EXERCISE DESCRIPTION —
Among the entries below, determine how many lines contain the word "twitter" and state only that figure.

= = =

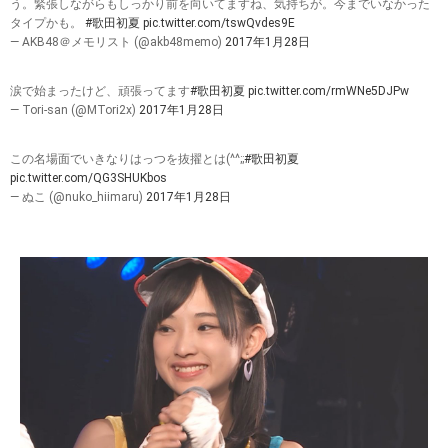
う。緊張しながらもしっかり前を向いてますね、気持ちが。今までいなかった
タイプかも。
#歌田初夏
pic.twitter.com/tswQvdes9E
— AKB48＠メモリスト (@akb48memo)
2017年1月28日
涙で始まったけど、頑張ってます
#歌田初夏
pic.twitter.com/rmWNe5DJPw
— Tori-san (@MTori2x)
2017年1月28日
この名場面でいきなりはっつを抜擢とは(^^;;
#歌田初夏
pic.twitter.com/QG3SHUKbos
— ぬこ (@nuko_hiimaru)
2017年1月28日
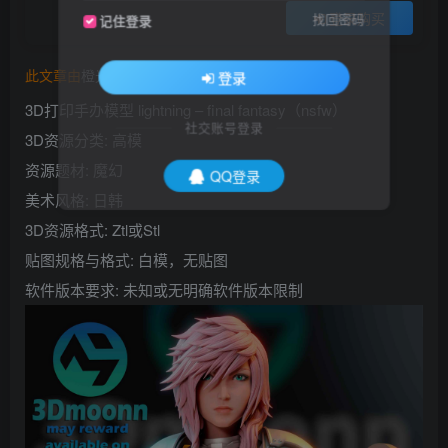
登录购买
找回密码
记住登录
此文章由
橙光艺术网(www.cgart.net)
收集整理发布
登录
3D打印手办模型 lightning – final fantasy（nsfw）
社交账号登录
3D资源分类: 高模
资源题材: 魔幻
QQ登录
美术风格: 日韩
3D资源格式: Ztl或Stl
贴图规格与格式: 白模，无贴图
软件版本要求: 未知或无明确软件版本限制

= = =

SOLUTION TO THE PROBLEM —
3